Stored items:

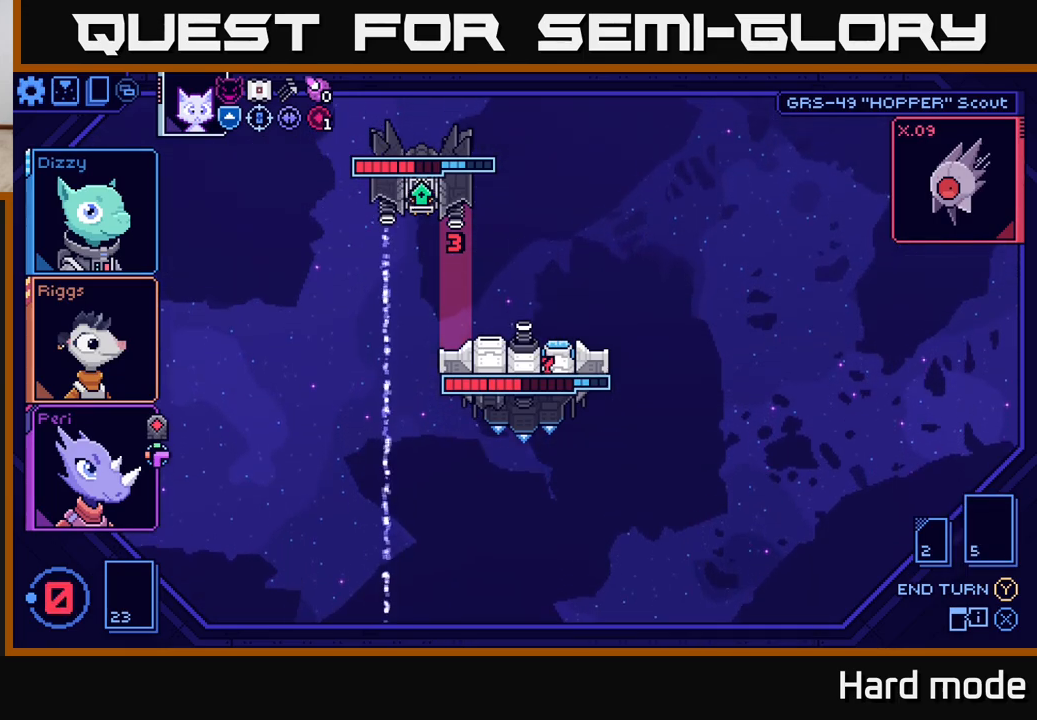
{"buttons": [], "left_stick": "center", "right_stick": "center", "events": []}
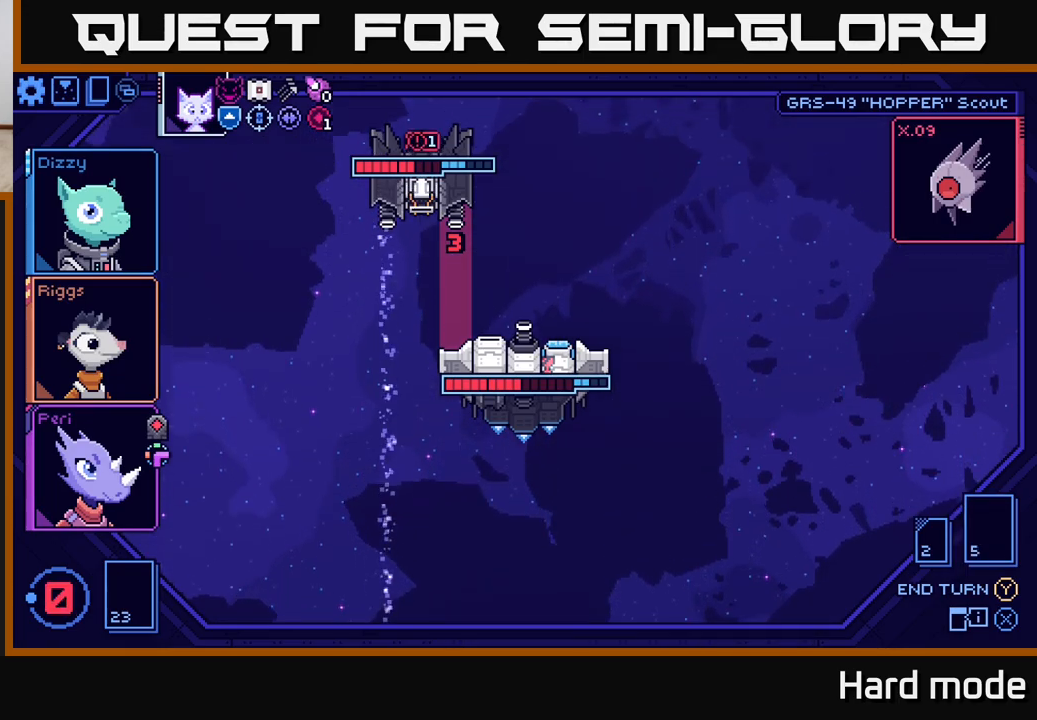
{"buttons": [], "left_stick": "center", "right_stick": "center", "events": []}
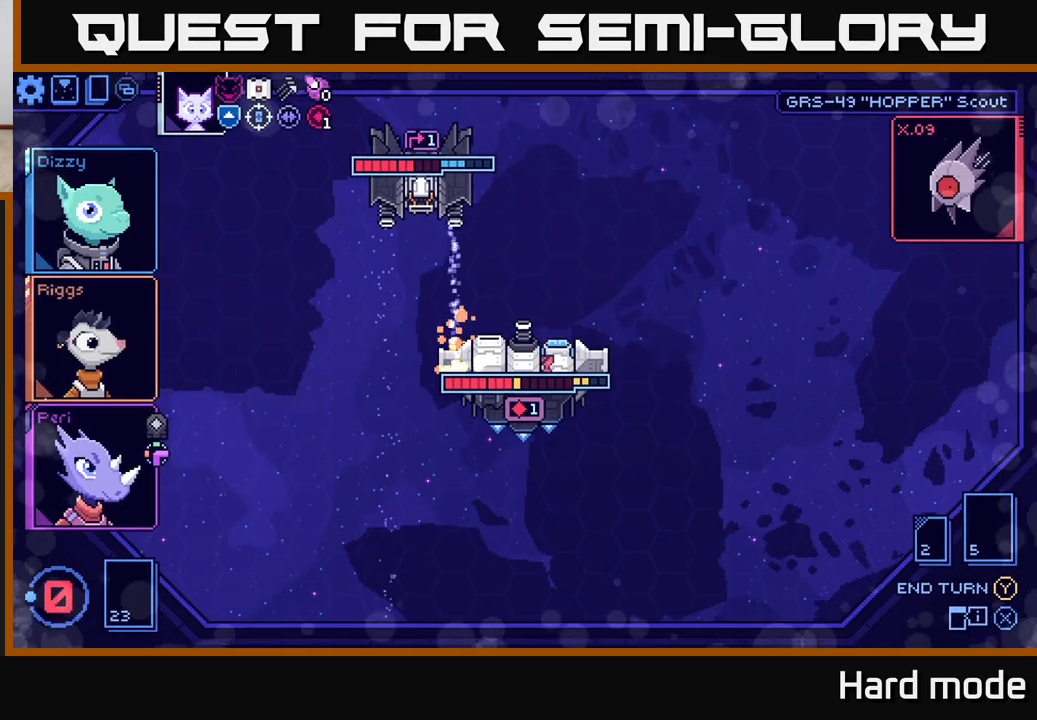
{"buttons": [], "left_stick": "center", "right_stick": "center", "events": []}
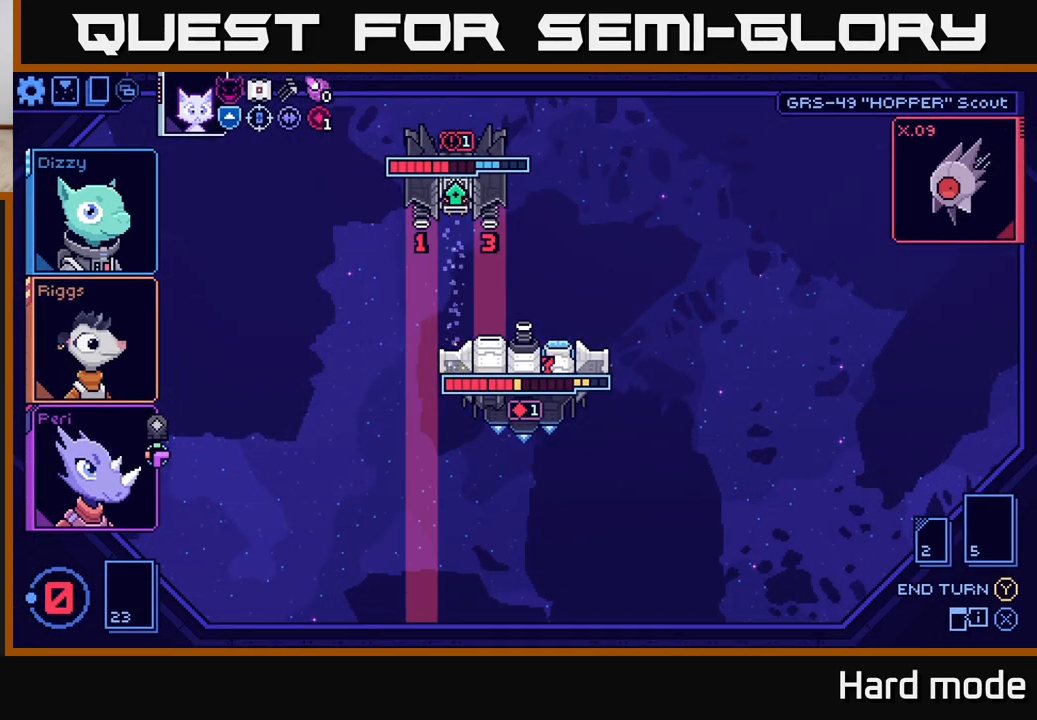
{"buttons": [], "left_stick": "center", "right_stick": "center", "events": []}
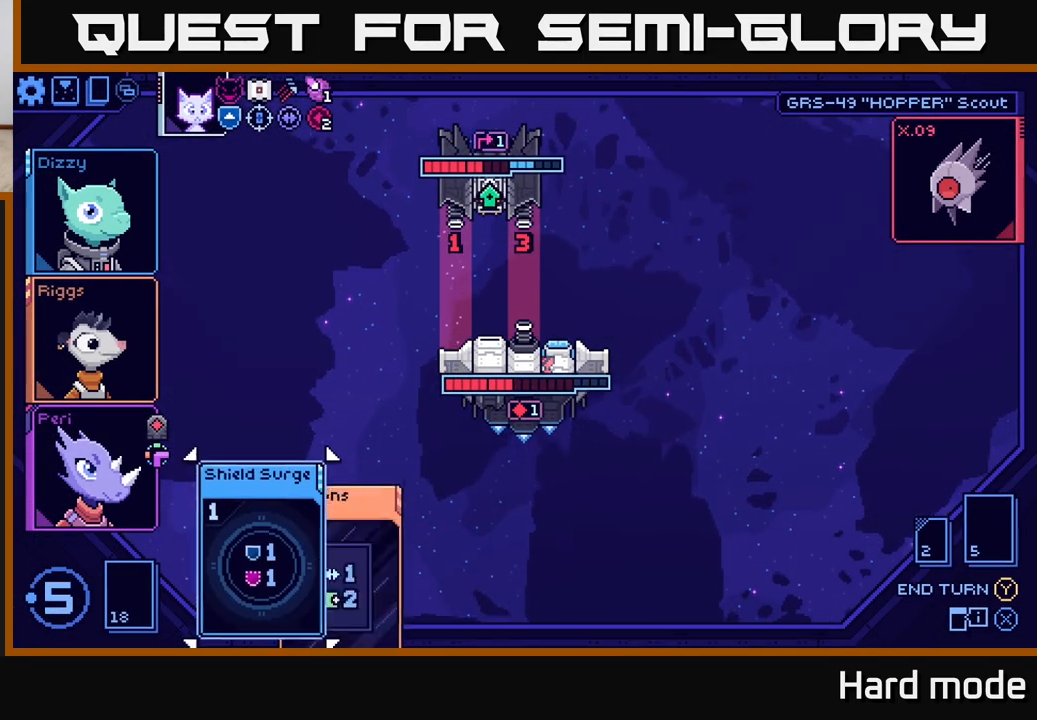
{"buttons": [], "left_stick": "center", "right_stick": "center", "events": []}
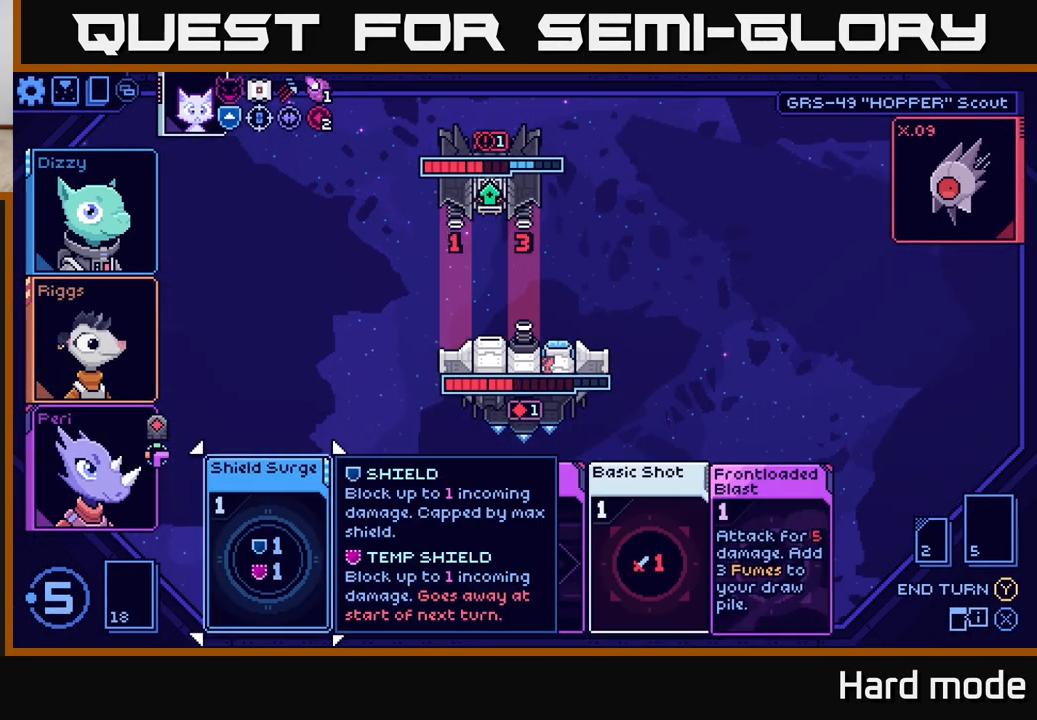
{"buttons": [], "left_stick": "center", "right_stick": "center", "events": []}
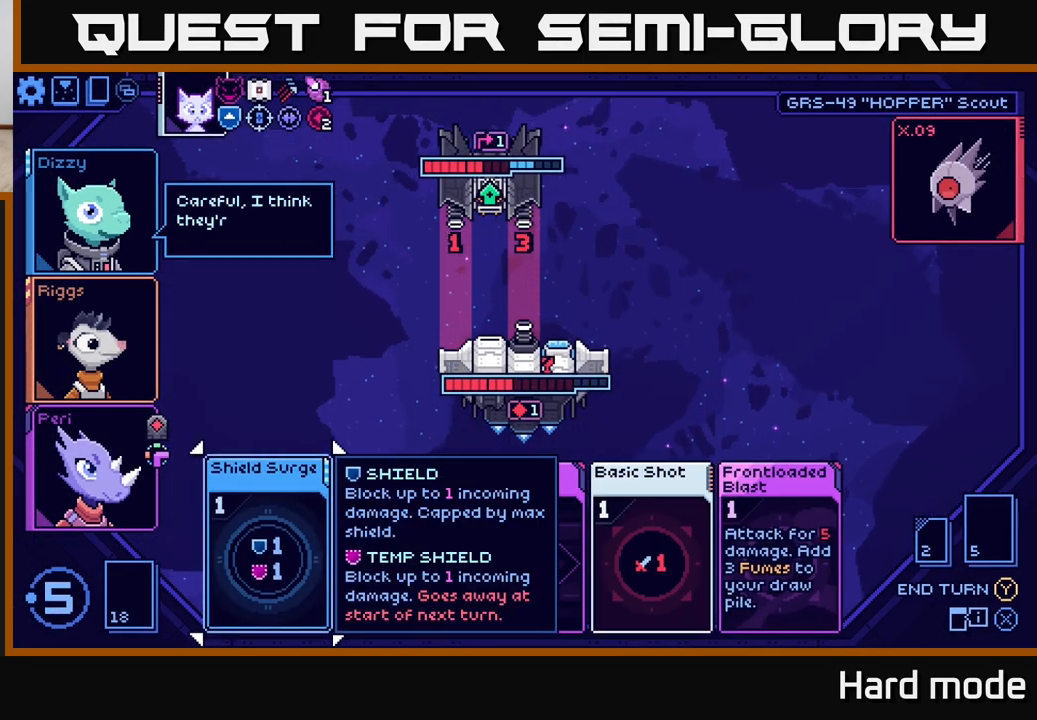
{"buttons": [], "left_stick": "center", "right_stick": "center", "events": [[33, "left_stick", "right"], [217, "left_stick", "center"]]}
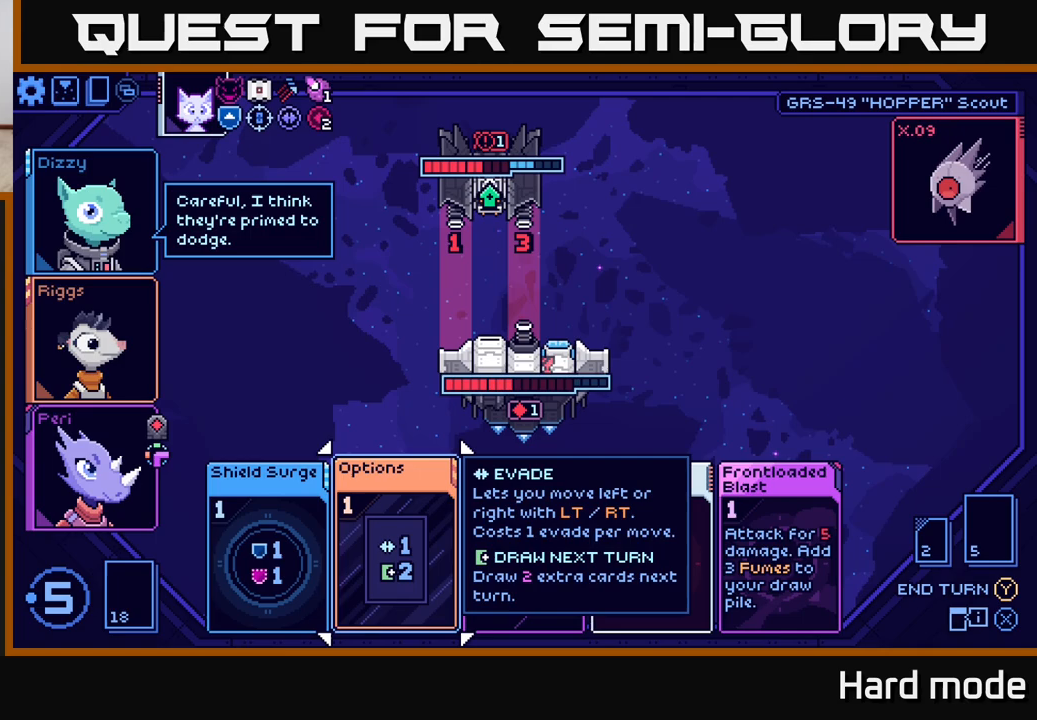
{"buttons": [], "left_stick": "center", "right_stick": "center", "events": [[233, "left_stick", "right"], [417, "left_stick", "center"]]}
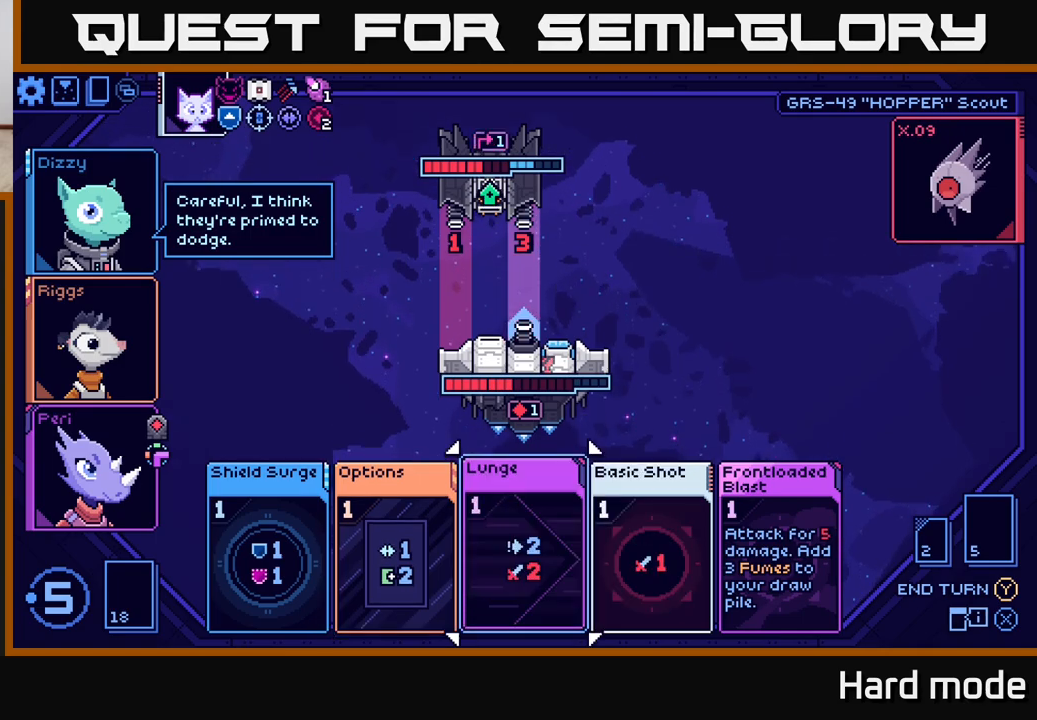
{"buttons": [], "left_stick": "right", "right_stick": "center", "events": [[333, "left_stick", "right"]]}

_Work to complete_
Write out all of the records above. Keep them exact and leave out the pictures.

_Exercise response_
{"buttons": [], "left_stick": "center", "right_stick": "center", "events": []}
{"buttons": [], "left_stick": "center", "right_stick": "center", "events": []}
{"buttons": [], "left_stick": "center", "right_stick": "center", "events": []}
{"buttons": [], "left_stick": "center", "right_stick": "center", "events": []}
{"buttons": [], "left_stick": "center", "right_stick": "center", "events": []}
{"buttons": [], "left_stick": "center", "right_stick": "center", "events": []}
{"buttons": [], "left_stick": "center", "right_stick": "center", "events": [[33, "left_stick", "right"], [217, "left_stick", "center"]]}
{"buttons": [], "left_stick": "center", "right_stick": "center", "events": [[233, "left_stick", "right"], [417, "left_stick", "center"]]}
{"buttons": [], "left_stick": "right", "right_stick": "center", "events": [[333, "left_stick", "right"]]}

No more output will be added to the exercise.